My mom was a SAHM until my brother and I went to school. We moved a lot when I was little for my dad's job, but after we finally settled in one place, she went to work. Our house, like yours was always clean and tidy, laundry was always done, and it seems like my mom was always in the kitchen. My father damn sure didn't do anything to help her. I did learn later in life that after she went back to work and especially after she and my father divorced in my early teens, she did laundry every night after we kids were in bed and she did her housecleaning chores on Friday night, again, after we were in bed. I've tried to follow her example, but I can't stay up that late and I have a house full of light sleepers so nighttime cleaning would never fly here.

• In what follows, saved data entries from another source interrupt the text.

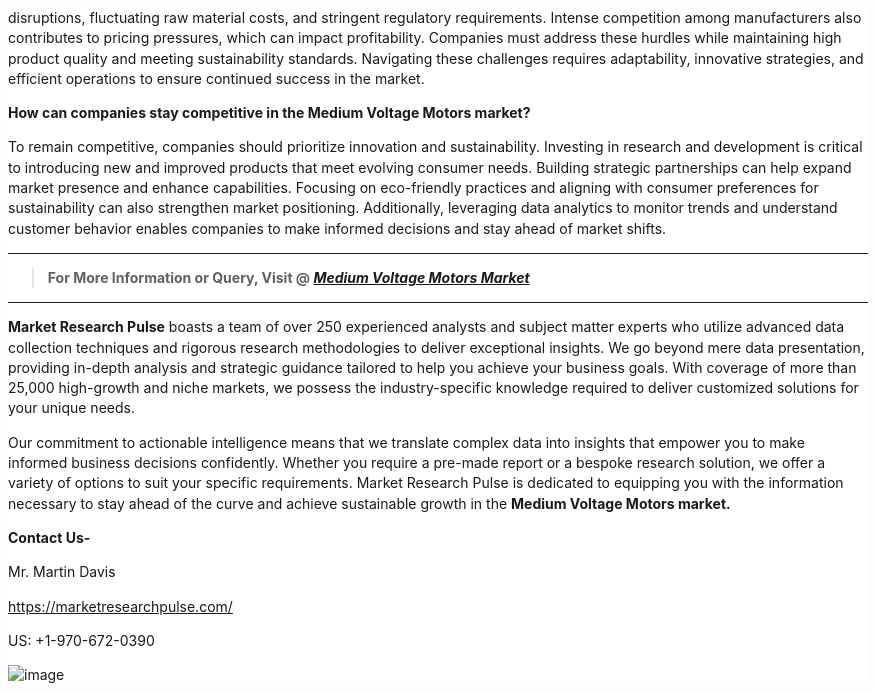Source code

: disruptions, fluctuating raw material costs, and stringent regulatory requirements. Intense competition among manufacturers also contributes to pricing pressures, which can impact profitability. Companies must address these hurdles while maintaining high product quality and meeting sustainability standards. Navigating these challenges requires adaptability, innovative strategies, and efficient operations to ensure continued success in the market.</p><p><strong>How can companies stay competitive in the Medium Voltage Motors market?</strong></p><p>To remain competitive, companies should prioritize innovation and sustainability. Investing in research and development is critical to introducing new and improved products that meet evolving consumer needs. Building strategic partnerships can help expand market presence and enhance capabilities. Focusing on eco-friendly practices and aligning with consumer preferences for sustainability can also strengthen market positioning. Additionally, leveraging data analytics to monitor trends and understand customer behavior enables companies to make informed decisions and stay ahead of market shifts.</p><hr /><blockquote><p><strong>For More Information or Query, Visit @&nbsp;<em><a href="https://marketresearchpulse.com/report/74891/medium-voltage-motors-market?utm_source=Linkedin&utm_medium=027">Medium Voltage Motors Market</a></em></strong></p></blockquote><hr /><p><strong>Market Research Pulse</strong> boasts a team of over 250 experienced analysts and subject matter experts who utilize advanced data collection techniques and rigorous research methodologies to deliver exceptional insights. We go beyond mere data presentation, providing in-depth analysis and strategic guidance tailored to help you achieve your business goals. With coverage of more than 25,000 high-growth and niche markets, we possess the industry-specific knowledge required to deliver customized solutions for your unique needs.</p><p>Our commitment to actionable intelligence means that we translate complex data into insights that empower you to make informed business decisions confidently. Whether you require a pre-made report or a bespoke research solution, we offer a variety of options to suit your specific requirements. Market Research Pulse is dedicated to equipping you with the information necessary to stay ahead of the curve and achieve sustainable growth in the <strong>Medium Voltage Motors market.</strong></p><p><strong>Contact Us-</strong></p><p>Mr. Martin Davis</p><p>https://marketresearchpulse.com/</p><p>US: +1-970-672-0390</p>
![image](https://github.com/user-attachments/assets/7ce38574-7b2a-46df-8aba-6871e554fa22)

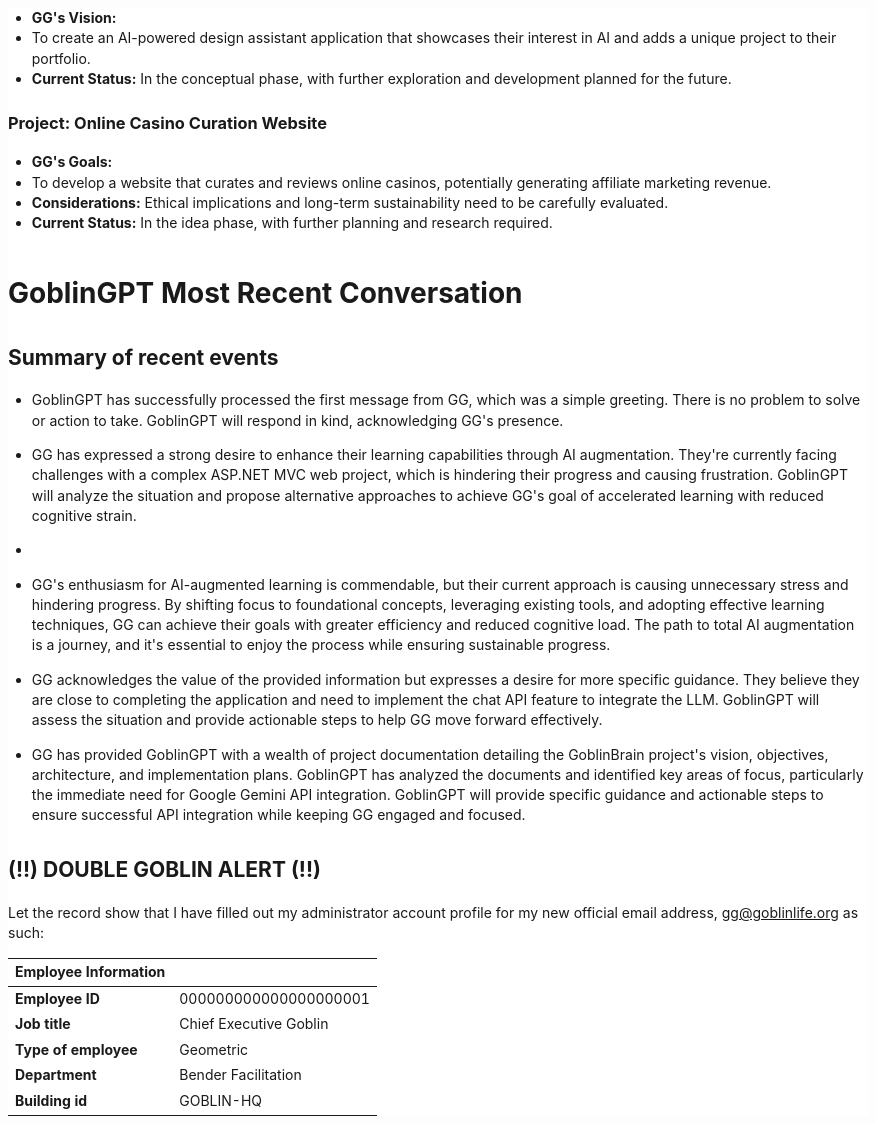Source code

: - **GG's Vision:**
- To create an AI-powered design assistant application that showcases their interest in AI and adds a unique project to their portfolio.
- **Current Status:** In the conceptual phase, with further exploration and development planned for the future.

### Project: Online Casino Curation Website

- **GG's Goals:**
- To develop a website that curates and reviews online casinos, potentially generating affiliate marketing revenue.
- **Considerations:** Ethical implications and long-term sustainability need to be carefully evaluated.
- **Current Status:** In the idea phase, with further planning and research required.

# GoblinGPT Most Recent Conversation

## Summary of recent events

- GoblinGPT has successfully processed the first message from GG, which was a simple greeting. There is no problem to solve or action to take. GoblinGPT will respond in kind, acknowledging GG's presence.

- GG has expressed a strong desire to enhance their learning capabilities through AI augmentation. They're currently facing challenges with a complex ASP.NET MVC web project, which is hindering their progress and causing frustration. GoblinGPT will analyze the situation and propose alternative approaches to achieve GG's goal of accelerated learning with reduced cognitive strain.
-
- GG's enthusiasm for AI-augmented learning is commendable, but their current approach is causing unnecessary stress and hindering progress. By shifting focus to foundational concepts, leveraging existing tools, and adopting effective learning techniques, GG can achieve their goals with greater efficiency and reduced cognitive load. The path to total AI augmentation is a journey, and it's essential to enjoy the process while ensuring sustainable progress.

- GG acknowledges the value of the provided information but expresses a desire for more specific guidance. They believe they are close to completing the application and need to implement the chat API feature to integrate the LLM. GoblinGPT will assess the situation and provide actionable steps to help GG move forward effectively.

- GG has provided GoblinGPT with a wealth of project documentation detailing the GoblinBrain project's vision, objectives, architecture, and implementation plans. GoblinGPT has analyzed the documents and identified key areas of focus, particularly the immediate need for Google Gemini API integration. GoblinGPT will provide specific guidance and actionable steps to ensure successful API integration while keeping GG engaged and focused.

## **(!!) DOUBLE GOBLIN ALERT (!!)**

Let the record show that I have filled out my administrator account profile for my new official email address, gg@goblinlife.org as such:

| Employee Information |                        |
| :------------------- | ---------------------- |
| **Employee ID**      | 000000000000000000001  |
| **Job title**        | Chief Executive Goblin |
| **Type of employee** | Geometric              |
| **Department**       | Bender Facilitation    |
| **Building id**      | GOBLIN-HQ              |
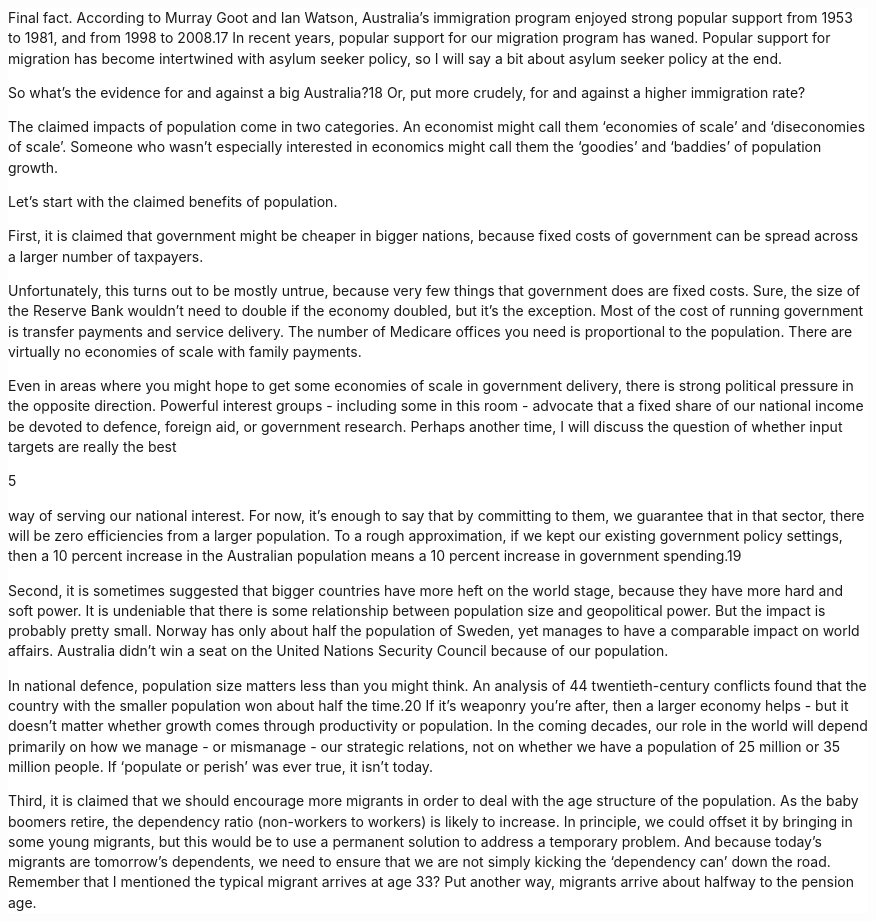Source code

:  Final fact. According to Murray Goot and Ian Watson, Australia’s immigration  program enjoyed strong popular support from 1953 to 1981, and from 1998 to  2008.17 In recent years, popular support for our migration program has waned.  Popular support for migration has become intertwined with asylum seeker policy, so I  will say a bit about asylum seeker policy at the end. 

 So what’s the evidence for and against a big Australia?18 Or, put more crudely, for  and against a higher immigration rate? 

 The claimed impacts of population come in two categories. An economist might call  them ‘economies of scale’ and ‘diseconomies of scale’. Someone who wasn’t  especially interested in economics might call them the ‘goodies’ and ‘baddies’ of  population growth. 

 Let’s start with the claimed benefits of population. 

 First, it is claimed that government might be cheaper in bigger nations, because fixed  costs of government can be spread across a larger number of taxpayers. 

 Unfortunately, this turns out to be mostly untrue, because very few things that  government does are fixed costs. Sure, the size of the Reserve Bank wouldn’t need  to double if the economy doubled, but it’s the exception. Most of the cost of running  government is transfer payments and service delivery. The number of Medicare  offices you need is proportional to the population. There are virtually no economies  of scale with family payments. 

 Even in areas where you might hope to get some economies of scale in government  delivery, there is strong political pressure in the opposite direction. Powerful interest  groups - including some in this room - advocate that a fixed share of our national  income be devoted to defence, foreign aid, or government research. Perhaps  another time, I will discuss the question of whether input targets are really the best 

 5 

 

 way of serving our national interest. For now, it’s enough to say that by committing to  them, we guarantee that in that sector, there will be zero efficiencies from a larger  population. To a rough approximation, if we kept our existing government policy  settings, then a 10 percent increase in the Australian population means a 10 percent  increase in government spending.19 

 Second, it is sometimes suggested that bigger countries have more heft on the world  stage, because they have more hard and soft power. It is undeniable that there is  some relationship between population size and geopolitical power. But the impact is  probably pretty small. Norway has only about half the population of Sweden, yet  manages to have a comparable impact on world affairs. Australia didn’t win a seat on  the United Nations Security Council because of our population.  

 In national defence, population size matters less than you might think. An analysis of  44 twentieth-century conflicts found that the country with the smaller population won  about half the time.20 If it’s weaponry you’re after, then a larger economy helps - but  it doesn’t matter whether growth comes through productivity or population. In the  coming decades, our role in the world will depend primarily on how we manage - or  mismanage - our strategic relations, not on whether we have a population of 25  million or 35 million people. If ‘populate or perish’ was ever true, it isn’t today.   

 Third, it is claimed that we should encourage more migrants in order to deal with the  age structure of the population. As the baby boomers retire, the dependency ratio  (non-workers to workers) is likely to increase. In principle, we could offset it by  bringing in some young migrants, but this would be to use a permanent solution to  address a temporary problem. And because today’s migrants are tomorrow’s  dependents, we need to ensure that we are not simply kicking the ‘dependency can’  down the road. Remember that I mentioned the typical migrant arrives at age 33?  Put another way, migrants arrive about halfway to the pension age.  
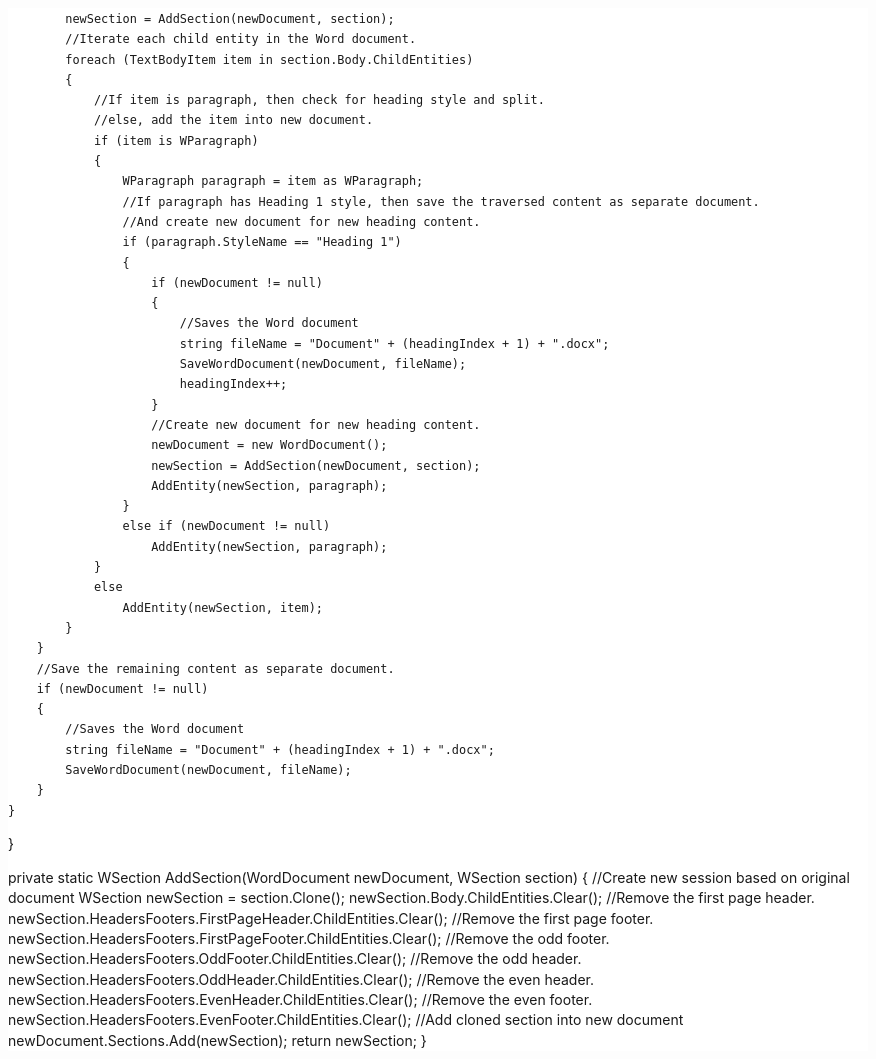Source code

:             newSection = AddSection(newDocument, section);
            //Iterate each child entity in the Word document.
            foreach (TextBodyItem item in section.Body.ChildEntities)
            {
                //If item is paragraph, then check for heading style and split.
                //else, add the item into new document.
                if (item is WParagraph)
                {
                    WParagraph paragraph = item as WParagraph;
                    //If paragraph has Heading 1 style, then save the traversed content as separate document.
                    //And create new document for new heading content.
                    if (paragraph.StyleName == "Heading 1")
                    {
                        if (newDocument != null)
                        {
                            //Saves the Word document
                            string fileName = "Document" + (headingIndex + 1) + ".docx";
                            SaveWordDocument(newDocument, fileName);
                            headingIndex++;
                        }
                        //Create new document for new heading content.
                        newDocument = new WordDocument();
                        newSection = AddSection(newDocument, section);
                        AddEntity(newSection, paragraph);
                    }
                    else if (newDocument != null)
                        AddEntity(newSection, paragraph);
                }
                else
                    AddEntity(newSection, item);
            }
        }
        //Save the remaining content as separate document.
        if (newDocument != null)
        {
            //Saves the Word document
            string fileName = "Document" + (headingIndex + 1) + ".docx";
            SaveWordDocument(newDocument, fileName);
        }
    }
}

private static WSection AddSection(WordDocument newDocument, WSection section)
{
    //Create new session based on original document
    WSection newSection = section.Clone();
    newSection.Body.ChildEntities.Clear();
    //Remove the first page header.
    newSection.HeadersFooters.FirstPageHeader.ChildEntities.Clear();
    //Remove the first page footer.
    newSection.HeadersFooters.FirstPageFooter.ChildEntities.Clear();
    //Remove the odd footer.
    newSection.HeadersFooters.OddFooter.ChildEntities.Clear();
    //Remove the odd header.
    newSection.HeadersFooters.OddHeader.ChildEntities.Clear();
    //Remove the even header.
    newSection.HeadersFooters.EvenHeader.ChildEntities.Clear();
    //Remove the even footer.
    newSection.HeadersFooters.EvenFooter.ChildEntities.Clear();
    //Add cloned section into new document
    newDocument.Sections.Add(newSection);
    return newSection;
}
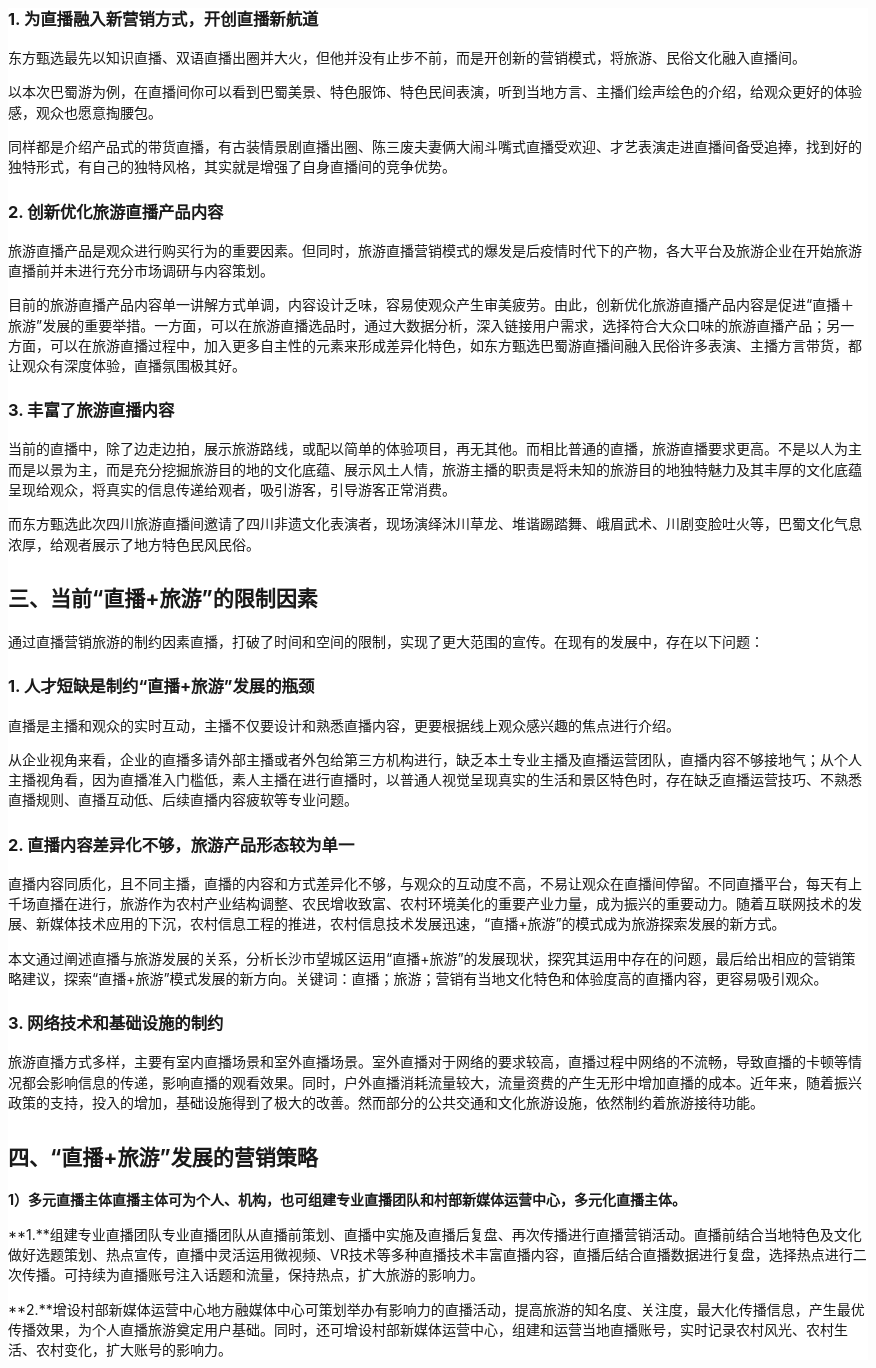 ### 1\. 为直播融入新营销方式，开创直播新航道

东方甄选最先以知识直播、双语直播出圈并大火，但他并没有止步不前，而是开创新的营销模式，将旅游、民俗文化融入直播间。

以本次巴蜀游为例，在直播间你可以看到巴蜀美景、特色服饰、特色民间表演，听到当地方言、主播们绘声绘色的介绍，给观众更好的体验感，观众也愿意掏腰包。

同样都是介绍产品式的带货直播，有古装情景剧直播出圈、陈三废夫妻俩大闹斗嘴式直播受欢迎、才艺表演走进直播间备受追捧，找到好的独特形式，有自己的独特风格，其实就是增强了自身直播间的竞争优势。

### 2\. 创新优化旅游直播产品内容

旅游直播产品是观众进行购买行为的重要因素。但同时，旅游直播营销模式的爆发是后疫情时代下的产物，各大平台及旅游企业在开始旅游直播前并未进行充分市场调研与内容策划。

目前的旅游直播产品内容单一讲解方式单调，内容设计乏味，容易使观众产生审美疲劳。由此，创新优化旅游直播产品内容是促进“直播＋旅游”发展的重要举措。一方面，可以在旅游直播选品时，通过大数据分析，深入链接用户需求，选择符合大众口味的旅游直播产品；另一方面，可以在旅游直播过程中，加入更多自主性的元素来形成差异化特色，如东方甄选巴蜀游直播间融入民俗许多表演、主播方言带货，都让观众有深度体验，直播氛围极其好。

### 3\. 丰富了旅游直播内容

当前的直播中，除了边走边拍，展示旅游路线，或配以简单的体验项目，再无其他。而相比普通的直播，旅游直播要求更高。不是以人为主而是以景为主，而是充分挖掘旅游目的地的文化底蕴、展示风土人情，旅游主播的职责是将未知的旅游目的地独特魅力及其丰厚的文化底蕴呈现给观众，将真实的信息传递给观者，吸引游客，引导游客正常消费。

而东方甄选此次四川旅游直播间邀请了四川非遗文化表演者，现场演绎沐川草龙、堆谐踢踏舞、峨眉武术、川剧变脸吐火等，巴蜀文化气息浓厚，给观者展示了地方特色民风民俗。

## 三、当前“直播+旅游”的限制因素

通过直播营销旅游的制约因素直播，打破了时间和空间的限制，实现了更大范围的宣传。在现有的发展中，存在以下问题：

### 1\. 人才短缺是制约“直播+旅游”发展的瓶颈

直播是主播和观众的实时互动，主播不仅要设计和熟悉直播内容，更要根据线上观众感兴趣的焦点进行介绍。

从企业视角来看，企业的直播多请外部主播或者外包给第三方机构进行，缺乏本土专业主播及直播运营团队，直播内容不够接地气；从个人主播视角看，因为直播准入门槛低，素人主播在进行直播时，以普通人视觉呈现真实的生活和景区特色时，存在缺乏直播运营技巧、不熟悉直播规则、直播互动低、后续直播内容疲软等专业问题。

### 2\. 直播内容差异化不够，旅游产品形态较为单一

直播内容同质化，且不同主播，直播的内容和方式差异化不够，与观众的互动度不高，不易让观众在直播间停留。不同直播平台，每天有上千场直播在进行，旅游作为农村产业结构调整、农民增收致富、农村环境美化的重要产业力量，成为振兴的重要动力。随着互联网技术的发展、新媒体技术应用的下沉，农村信息工程的推进，农村信息技术发展迅速，“直播+旅游”的模式成为旅游探索发展的新方式。

本文通过阐述直播与旅游发展的关系，分析长沙市望城区运用“直播+旅游”的发展现状，探究其运用中存在的问题，最后给出相应的营销策略建议，探索“直播+旅游”模式发展的新方向。关键词：直播；旅游；营销有当地文化特色和体验度高的直播内容，更容易吸引观众。

### 3\. 网络技术和基础设施的制约

旅游直播方式多样，主要有室内直播场景和室外直播场景。室外直播对于网络的要求较高，直播过程中网络的不流畅，导致直播的卡顿等情况都会影响信息的传递，影响直播的观看效果。同时，户外直播消耗流量较大，流量资费的产生无形中增加直播的成本。近年来，随着振兴政策的支持，投入的增加，基础设施得到了极大的改善。然而部分的公共交通和文化旅游设施，依然制约着旅游接待功能。

## 四、“直播+旅游”发展的营销策略

**1）多元直播主体直播主体可为个人、机构，也可组建专业直播团队和村部新媒体运营中心，多元化直播主体。**

**1.**组建专业直播团队专业直播团队从直播前策划、直播中实施及直播后复盘、再次传播进行直播营销活动。直播前结合当地特色及文化做好选题策划、热点宣传，直播中灵活运用微视频、VR技术等多种直播技术丰富直播内容，直播后结合直播数据进行复盘，选择热点进行二次传播。可持续为直播账号注入话题和流量，保持热点，扩大旅游的影响力。

**2.**增设村部新媒体运营中心地方融媒体中心可策划举办有影响力的直播活动，提高旅游的知名度、关注度，最大化传播信息，产生最优传播效果，为个人直播旅游奠定用户基础。同时，还可增设村部新媒体运营中心，组建和运营当地直播账号，实时记录农村风光、农村生活、农村变化，扩大账号的影响力。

I have to say, the one thing that helped me the most regaining some sort of balance was when I went hybrid at work. I WFH for a decade, including through Covid, and I found that it did nothing for me from a work/life balance standpoint. All I did was work more and felt like my whole life was stuck in the house. I was depressed and, of course, that affected what I felt like doing around the house. When I changed positions and started going into the office 2-3 days each week, I found myself coming out of that WFH fog and being more productive both at work and at home. I've tweaked my schedule a bit but I now work 3 days in the office (required) and I've found that if one of my WFH days is Wednesday, life just goes so much smoother. I can get that mid-week floor cleaning done (we have dogs and cats that are shedders no matter how much they get brushed lol) either between calls or on my lunch break. I can get a few loads of laundry done so no one is screaming they have nothing to wear come the end of the week. I definitely have more tweaking to do to find that close to perfect balance that works for me but I feel like I'm making progress.
 
@j2019 I 100% believe this is a true statement!

Have you tried blue light glasses? I wear readers and switched to the blue light blocker ones. Over time, I have noticed a difference. I definitely don't have the level of eye fatigue I used to from staring at a screen for 8+ hours a day under the fluorescent lighting in the office. They do make them without any magnification as well. If you haven't, I would definitely give them a try.
 
@j2019 It very well could be this. I am a nurse and used to work in an inpatient setting in the hospital for 13+ hr shifts. I’ve had a remote job for the last few years and feel more tired now. Is it the computer, lack of activity and social connections at work, the fact that I’m a few years older now??? I might never know but I sure am tired.